Wenn sie so einen attraktiven Mann sah, dann verstrickte sie sich meist in warmen, weichen Wünschen. Aber dann der Fehler. Der intrinsische Blick nach links oder rechts auf die Schaufenster. Und da sah sie sich selbst, unauffällig und hässlich. Immer noch. Jeder Blick voller Hoffnung, vielleicht nun schön zu sein. Und jeder Blick Enttäuschung. Spirale der Verzweiflung. Sich selbst ein Dorn im Auge.
Und trotzdem!
Dieses Mal packte sie all ihren Mut. Sie spürte ihn schon fest in ihren Händen, als sie sich die Frage stellte, was sie damit tun sollte. Sie konnte ihn doch nicht einfach ansprechen, den jungen Mann, der immer näher kam.
Mit weit geöffneten, ängstlichen Augen sah sie ihn an. Es war kein ungewöhnlicher Blick für Lara. Sie spähte meistens so durch die Gegend wenn sie unterwegs war. Ihren wachsamen Augen entging auf diese Weise nur selten eine Person, die sie hätte anlächeln können. Nur im Winter, oder wenn ein besonders kalter Wind blies, trieb es ihr Wasser aus den weit offenen, gereizten Augen und sie kniff sie zusammen.
Nichtsdestotrotz kam der junge Mann mit Aktentasche näher. Schon gleich würde er Lara passieren und dann wird es wieder zu spät gewesen sein etwas zu tun.
„Wohin des Wegs?“, „Schöner Anzug!“, „Entschuldigung, wissen Sie wie ich zum Bahnhof komme?“. Diverse Sätze gingen Lara durch den Kopf. Manche waren mehr, manche weniger dazu geeignet, irgendeine Kommunikation zustande zu bringen. Er sah sie ja nicht einmal an, fokussierte sich nur mit seinem inneren Auge auf sein Ziel, vielleicht seine Arbeit, bei der er schon längst hätte sein müssen. Man wusste es nicht.
Es kitzelte Lara in den Fingern, war kurz davor aus ihr herauszubrechen. Und mit einem dementsprechend verkrampften Eulenblick visierten ihre Augen den jungen Mann beim Vorübergehen an.
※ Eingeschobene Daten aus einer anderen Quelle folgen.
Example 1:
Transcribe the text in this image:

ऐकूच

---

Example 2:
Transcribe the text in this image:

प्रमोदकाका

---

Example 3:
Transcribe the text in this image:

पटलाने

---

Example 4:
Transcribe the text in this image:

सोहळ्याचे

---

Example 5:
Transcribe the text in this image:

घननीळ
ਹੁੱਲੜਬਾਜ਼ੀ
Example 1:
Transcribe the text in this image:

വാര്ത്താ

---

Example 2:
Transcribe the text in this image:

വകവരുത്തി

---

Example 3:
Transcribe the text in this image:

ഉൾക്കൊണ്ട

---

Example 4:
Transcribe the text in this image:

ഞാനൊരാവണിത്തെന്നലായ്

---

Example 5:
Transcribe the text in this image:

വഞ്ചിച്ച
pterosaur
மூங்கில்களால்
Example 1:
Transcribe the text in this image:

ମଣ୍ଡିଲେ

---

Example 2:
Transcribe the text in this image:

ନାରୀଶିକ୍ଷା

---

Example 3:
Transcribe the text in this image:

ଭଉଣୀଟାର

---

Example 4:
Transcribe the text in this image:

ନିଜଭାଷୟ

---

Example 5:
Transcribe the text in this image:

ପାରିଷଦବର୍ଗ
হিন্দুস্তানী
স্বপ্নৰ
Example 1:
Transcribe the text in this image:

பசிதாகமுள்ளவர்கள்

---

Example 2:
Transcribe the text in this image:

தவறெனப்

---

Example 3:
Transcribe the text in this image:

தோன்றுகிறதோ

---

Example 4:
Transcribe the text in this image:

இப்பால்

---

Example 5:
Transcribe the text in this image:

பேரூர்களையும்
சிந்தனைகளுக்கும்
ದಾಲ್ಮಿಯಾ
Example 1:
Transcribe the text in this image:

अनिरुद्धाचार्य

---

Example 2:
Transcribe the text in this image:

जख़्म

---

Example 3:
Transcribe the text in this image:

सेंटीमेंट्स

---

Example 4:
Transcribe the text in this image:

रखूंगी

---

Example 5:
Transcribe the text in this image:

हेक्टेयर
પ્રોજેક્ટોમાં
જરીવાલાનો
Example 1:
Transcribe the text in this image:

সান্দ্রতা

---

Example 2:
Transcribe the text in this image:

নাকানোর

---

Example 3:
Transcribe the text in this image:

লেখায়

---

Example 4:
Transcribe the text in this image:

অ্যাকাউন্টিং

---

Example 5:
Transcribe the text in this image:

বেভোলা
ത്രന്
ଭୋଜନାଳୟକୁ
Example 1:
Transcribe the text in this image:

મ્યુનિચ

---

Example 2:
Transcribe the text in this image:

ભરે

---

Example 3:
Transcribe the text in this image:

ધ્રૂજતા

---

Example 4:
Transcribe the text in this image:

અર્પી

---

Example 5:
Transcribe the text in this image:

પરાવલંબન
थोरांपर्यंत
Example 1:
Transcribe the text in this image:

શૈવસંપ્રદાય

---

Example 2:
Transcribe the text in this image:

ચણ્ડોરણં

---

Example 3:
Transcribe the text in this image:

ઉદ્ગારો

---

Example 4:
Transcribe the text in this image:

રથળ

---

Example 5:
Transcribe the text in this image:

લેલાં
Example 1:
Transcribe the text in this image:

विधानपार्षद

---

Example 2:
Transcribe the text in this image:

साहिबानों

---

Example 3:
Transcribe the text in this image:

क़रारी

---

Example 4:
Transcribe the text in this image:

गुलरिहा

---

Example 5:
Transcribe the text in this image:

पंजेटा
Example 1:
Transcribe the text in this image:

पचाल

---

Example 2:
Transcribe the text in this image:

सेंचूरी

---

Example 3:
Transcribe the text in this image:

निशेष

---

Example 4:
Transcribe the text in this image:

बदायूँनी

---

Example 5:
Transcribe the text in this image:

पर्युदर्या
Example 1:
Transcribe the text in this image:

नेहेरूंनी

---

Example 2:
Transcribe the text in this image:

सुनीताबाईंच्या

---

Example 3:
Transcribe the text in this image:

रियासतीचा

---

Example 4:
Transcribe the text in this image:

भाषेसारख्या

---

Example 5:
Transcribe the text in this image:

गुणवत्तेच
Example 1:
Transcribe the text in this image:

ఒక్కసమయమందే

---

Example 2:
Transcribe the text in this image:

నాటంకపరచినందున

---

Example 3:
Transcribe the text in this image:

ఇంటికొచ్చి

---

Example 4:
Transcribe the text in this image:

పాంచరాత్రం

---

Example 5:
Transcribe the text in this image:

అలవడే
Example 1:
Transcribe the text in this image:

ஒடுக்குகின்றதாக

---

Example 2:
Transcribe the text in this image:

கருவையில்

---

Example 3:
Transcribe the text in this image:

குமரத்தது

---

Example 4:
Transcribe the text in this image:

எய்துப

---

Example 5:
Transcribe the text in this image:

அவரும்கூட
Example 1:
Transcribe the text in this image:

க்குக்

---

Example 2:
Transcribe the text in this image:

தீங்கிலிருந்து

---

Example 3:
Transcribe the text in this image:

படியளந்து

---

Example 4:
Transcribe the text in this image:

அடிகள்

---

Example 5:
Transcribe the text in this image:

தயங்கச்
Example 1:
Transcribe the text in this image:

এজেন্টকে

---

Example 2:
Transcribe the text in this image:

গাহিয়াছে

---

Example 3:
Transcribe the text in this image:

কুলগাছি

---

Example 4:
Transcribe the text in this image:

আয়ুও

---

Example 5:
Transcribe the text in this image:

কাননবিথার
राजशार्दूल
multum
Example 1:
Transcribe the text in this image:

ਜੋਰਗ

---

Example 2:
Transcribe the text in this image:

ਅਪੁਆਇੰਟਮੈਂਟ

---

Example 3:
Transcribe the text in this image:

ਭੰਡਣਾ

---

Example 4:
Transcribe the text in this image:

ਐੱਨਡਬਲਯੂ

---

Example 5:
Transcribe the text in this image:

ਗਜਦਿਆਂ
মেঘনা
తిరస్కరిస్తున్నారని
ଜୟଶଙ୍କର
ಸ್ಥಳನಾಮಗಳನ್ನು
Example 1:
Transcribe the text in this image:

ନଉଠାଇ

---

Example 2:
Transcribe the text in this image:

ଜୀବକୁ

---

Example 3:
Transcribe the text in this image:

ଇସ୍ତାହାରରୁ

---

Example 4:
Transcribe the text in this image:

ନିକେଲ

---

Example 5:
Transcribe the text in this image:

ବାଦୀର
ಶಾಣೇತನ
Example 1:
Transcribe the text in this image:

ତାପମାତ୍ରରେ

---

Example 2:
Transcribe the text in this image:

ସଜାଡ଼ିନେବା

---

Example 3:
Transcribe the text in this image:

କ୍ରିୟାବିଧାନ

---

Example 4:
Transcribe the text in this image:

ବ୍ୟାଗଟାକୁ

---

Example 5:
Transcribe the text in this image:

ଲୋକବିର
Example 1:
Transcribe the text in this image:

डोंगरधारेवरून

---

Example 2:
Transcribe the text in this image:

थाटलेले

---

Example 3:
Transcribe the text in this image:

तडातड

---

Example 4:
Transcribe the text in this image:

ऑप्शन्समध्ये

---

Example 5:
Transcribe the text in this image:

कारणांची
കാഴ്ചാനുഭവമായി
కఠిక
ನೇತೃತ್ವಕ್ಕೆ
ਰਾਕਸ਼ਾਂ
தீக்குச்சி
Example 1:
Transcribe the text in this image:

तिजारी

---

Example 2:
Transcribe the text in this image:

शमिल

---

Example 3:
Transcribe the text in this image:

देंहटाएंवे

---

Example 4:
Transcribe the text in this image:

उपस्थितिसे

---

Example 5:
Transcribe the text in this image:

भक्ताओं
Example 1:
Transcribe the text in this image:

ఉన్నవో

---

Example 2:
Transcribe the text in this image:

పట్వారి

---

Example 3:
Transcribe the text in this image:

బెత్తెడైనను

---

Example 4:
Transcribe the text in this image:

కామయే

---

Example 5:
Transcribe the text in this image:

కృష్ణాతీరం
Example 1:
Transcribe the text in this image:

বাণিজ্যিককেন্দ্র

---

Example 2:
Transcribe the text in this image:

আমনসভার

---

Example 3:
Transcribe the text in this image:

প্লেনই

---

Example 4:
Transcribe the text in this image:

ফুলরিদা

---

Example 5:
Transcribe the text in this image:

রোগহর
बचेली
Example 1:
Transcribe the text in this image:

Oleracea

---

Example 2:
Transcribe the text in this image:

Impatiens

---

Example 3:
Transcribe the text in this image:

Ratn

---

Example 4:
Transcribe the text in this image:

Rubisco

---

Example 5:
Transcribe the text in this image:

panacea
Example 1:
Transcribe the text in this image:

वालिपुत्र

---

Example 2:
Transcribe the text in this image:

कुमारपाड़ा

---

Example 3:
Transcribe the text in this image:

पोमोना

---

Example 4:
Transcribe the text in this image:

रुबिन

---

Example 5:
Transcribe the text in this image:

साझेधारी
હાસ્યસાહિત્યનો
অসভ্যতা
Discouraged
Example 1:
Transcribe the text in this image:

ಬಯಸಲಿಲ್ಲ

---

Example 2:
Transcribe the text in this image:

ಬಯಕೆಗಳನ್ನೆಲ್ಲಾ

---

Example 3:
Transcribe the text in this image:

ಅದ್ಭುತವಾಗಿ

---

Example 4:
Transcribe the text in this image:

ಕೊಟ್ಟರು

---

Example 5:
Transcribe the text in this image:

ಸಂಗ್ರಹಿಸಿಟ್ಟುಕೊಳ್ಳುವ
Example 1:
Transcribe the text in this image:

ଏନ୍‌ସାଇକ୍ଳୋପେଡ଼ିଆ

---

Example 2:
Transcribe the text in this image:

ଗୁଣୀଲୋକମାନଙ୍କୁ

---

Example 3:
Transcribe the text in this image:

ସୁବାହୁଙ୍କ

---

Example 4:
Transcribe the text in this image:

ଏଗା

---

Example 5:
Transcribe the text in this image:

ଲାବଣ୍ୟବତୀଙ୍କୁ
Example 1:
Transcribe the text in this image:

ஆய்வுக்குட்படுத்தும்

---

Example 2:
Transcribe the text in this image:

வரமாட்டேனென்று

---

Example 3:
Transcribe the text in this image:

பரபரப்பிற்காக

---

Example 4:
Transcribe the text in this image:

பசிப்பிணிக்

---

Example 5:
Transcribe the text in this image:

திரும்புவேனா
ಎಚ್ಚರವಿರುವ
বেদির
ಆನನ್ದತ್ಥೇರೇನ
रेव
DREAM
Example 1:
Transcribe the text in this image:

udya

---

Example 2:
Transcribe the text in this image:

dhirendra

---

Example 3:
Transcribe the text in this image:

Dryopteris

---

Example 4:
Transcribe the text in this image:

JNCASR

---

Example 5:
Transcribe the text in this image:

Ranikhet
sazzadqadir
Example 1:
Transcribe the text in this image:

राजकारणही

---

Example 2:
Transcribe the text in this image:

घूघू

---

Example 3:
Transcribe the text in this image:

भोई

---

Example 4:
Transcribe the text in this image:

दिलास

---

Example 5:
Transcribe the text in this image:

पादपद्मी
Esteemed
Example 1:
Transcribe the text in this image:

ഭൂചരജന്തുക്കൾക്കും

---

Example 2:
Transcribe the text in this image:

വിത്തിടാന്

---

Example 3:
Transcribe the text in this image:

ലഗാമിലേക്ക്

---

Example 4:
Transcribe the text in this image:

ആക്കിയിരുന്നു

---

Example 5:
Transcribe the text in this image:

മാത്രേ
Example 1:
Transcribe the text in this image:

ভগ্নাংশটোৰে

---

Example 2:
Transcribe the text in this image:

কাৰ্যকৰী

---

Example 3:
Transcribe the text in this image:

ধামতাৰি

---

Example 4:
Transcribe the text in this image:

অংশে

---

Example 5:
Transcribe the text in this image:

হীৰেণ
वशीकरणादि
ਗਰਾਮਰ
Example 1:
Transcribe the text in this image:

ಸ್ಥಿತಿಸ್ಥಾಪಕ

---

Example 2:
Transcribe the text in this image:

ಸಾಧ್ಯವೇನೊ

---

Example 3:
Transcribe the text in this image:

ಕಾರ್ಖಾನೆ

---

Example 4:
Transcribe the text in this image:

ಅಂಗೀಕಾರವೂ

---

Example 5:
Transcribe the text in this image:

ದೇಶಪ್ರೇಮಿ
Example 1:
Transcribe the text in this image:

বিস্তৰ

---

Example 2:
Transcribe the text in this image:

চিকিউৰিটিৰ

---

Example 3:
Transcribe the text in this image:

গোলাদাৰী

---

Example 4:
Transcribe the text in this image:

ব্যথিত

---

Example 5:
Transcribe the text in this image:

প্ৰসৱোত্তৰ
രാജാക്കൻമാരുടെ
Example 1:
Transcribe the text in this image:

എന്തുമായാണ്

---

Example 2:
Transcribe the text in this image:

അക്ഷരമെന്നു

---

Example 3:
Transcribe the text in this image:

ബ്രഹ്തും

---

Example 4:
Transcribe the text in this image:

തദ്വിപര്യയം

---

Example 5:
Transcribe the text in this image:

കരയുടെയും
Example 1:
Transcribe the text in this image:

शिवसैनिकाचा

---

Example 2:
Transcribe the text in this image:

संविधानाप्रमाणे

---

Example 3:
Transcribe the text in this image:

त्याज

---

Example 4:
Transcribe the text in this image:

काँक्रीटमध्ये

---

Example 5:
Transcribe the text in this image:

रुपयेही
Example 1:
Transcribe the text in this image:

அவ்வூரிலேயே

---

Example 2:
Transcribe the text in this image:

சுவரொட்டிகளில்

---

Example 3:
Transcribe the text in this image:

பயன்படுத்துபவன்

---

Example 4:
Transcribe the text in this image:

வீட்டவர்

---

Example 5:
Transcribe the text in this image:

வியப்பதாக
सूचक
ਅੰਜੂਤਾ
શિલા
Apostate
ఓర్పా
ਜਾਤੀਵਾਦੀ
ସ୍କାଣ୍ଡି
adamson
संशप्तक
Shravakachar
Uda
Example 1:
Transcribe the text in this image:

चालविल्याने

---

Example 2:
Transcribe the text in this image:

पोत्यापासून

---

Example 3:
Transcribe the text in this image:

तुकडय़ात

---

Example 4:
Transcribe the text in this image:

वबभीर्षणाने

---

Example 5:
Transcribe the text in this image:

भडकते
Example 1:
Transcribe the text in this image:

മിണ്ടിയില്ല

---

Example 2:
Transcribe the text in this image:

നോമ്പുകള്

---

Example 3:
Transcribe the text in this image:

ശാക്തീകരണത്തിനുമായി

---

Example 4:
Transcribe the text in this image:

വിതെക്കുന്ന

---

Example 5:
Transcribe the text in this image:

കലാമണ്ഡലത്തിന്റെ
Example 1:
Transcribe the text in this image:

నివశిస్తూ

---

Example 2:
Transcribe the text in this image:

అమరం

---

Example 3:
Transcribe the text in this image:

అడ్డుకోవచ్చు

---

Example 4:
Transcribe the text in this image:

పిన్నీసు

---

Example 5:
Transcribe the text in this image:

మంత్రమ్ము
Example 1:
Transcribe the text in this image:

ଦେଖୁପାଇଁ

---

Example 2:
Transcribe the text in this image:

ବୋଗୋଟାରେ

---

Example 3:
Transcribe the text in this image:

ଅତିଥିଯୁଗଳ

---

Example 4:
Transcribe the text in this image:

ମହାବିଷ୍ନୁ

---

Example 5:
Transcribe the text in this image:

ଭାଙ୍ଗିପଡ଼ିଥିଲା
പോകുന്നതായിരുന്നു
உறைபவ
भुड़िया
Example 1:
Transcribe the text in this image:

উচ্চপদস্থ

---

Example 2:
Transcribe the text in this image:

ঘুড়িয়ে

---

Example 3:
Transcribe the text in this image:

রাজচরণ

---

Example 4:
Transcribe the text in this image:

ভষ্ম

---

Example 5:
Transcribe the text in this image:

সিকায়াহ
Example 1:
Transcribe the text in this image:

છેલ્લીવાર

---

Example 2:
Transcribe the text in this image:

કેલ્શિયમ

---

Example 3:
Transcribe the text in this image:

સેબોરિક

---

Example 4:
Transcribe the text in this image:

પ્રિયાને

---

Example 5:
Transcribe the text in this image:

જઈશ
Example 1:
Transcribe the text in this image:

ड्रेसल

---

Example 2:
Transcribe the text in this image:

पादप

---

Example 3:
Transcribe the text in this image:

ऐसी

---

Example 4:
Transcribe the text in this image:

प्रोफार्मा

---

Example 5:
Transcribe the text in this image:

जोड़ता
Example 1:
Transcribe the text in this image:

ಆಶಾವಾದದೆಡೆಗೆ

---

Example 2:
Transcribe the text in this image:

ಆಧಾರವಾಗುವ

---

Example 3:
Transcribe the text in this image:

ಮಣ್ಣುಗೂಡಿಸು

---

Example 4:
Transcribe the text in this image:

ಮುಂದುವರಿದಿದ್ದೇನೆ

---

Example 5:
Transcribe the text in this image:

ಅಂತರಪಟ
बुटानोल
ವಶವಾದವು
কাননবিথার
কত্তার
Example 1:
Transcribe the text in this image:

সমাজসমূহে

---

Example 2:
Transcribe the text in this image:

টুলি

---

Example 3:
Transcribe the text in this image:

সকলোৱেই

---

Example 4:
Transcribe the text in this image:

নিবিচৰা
„Halt“, schrie Lara dann plötzlich und sie klang schon fast aggressiv, auch wenn es ungewollt war. Dem jungen Mann waren schnellen Schrittes zwei Blätter Papier entwichen. Sie waren aus seiner Aktentasche gefallen, die offensichtlich nicht ganz geschlossen war, und flogen nun wild durch die Luft. Überrascht drehte er sich im Gehen um und runzelte kopfschüttelnd seine Stirn, als er Lara am Boden knien und nach den Zetteln fischen sah. Sie schielte zu ihm hinauf und wollte ihn eigentlich noch dazu animieren, stehen zu bleiben. Doch der Anzugträger drehte seinen Kopf wieder zurück. Als hätte er Angst oder Abscheu gegenüber Lara empfunden. Vielleicht war ihm auch die stark verunreinigte Haut auf ihrer Stirn aufgefallen. All die Makel übertünchten ihre Persönlichkeit, passten ihren Charakter im Laufe der Zeit aber auch daran an.
Ein herber Rückschlag für sie. Das machte sich auch in ihrem Ausdruck sichtbar.
„Scheiß Wichser“, murmelte sie gekränkt und stand mit den beiden Papieren in der Hand auf.
„Das hast du davon.“ Sie hielt zwei leere Steckbriefe in den Händen. Die Papiere sahen aus wie Arbeitsblätter für eine Schulklasse im anfänglichen Mittelstufenbereich.
Kurzerhand faltete sie die Blätter und steckte sie in ihre Handtasche, ehe sie mit eingezogenem Genick weitermarschierte.
Rot leuchtete es und sie mussten stehen. Eine dicke arabische Frau, ganz in schwarz gehüllt und mit einem Kinderwagen, stand neben dem Pfosten der Ampel. Rechts von ihr zwei junge Mädchen, nicht älter als elf oder zwölf Jahre. Beide hatten langes, blondes Haar. Das etwas größere Mädchen bezauberte nebst ihren Haaren mit ihren himmelblauen Augen, während ihre Freundin ein unwiderstehliches Lächeln im Gesicht sitzen hatte. Zwei hübsche, liebe Mädchen, die auch sofort den pubertären Teenager rügten, der in seiner Baggy-Jeans bei Rot über die Ampel humpelte.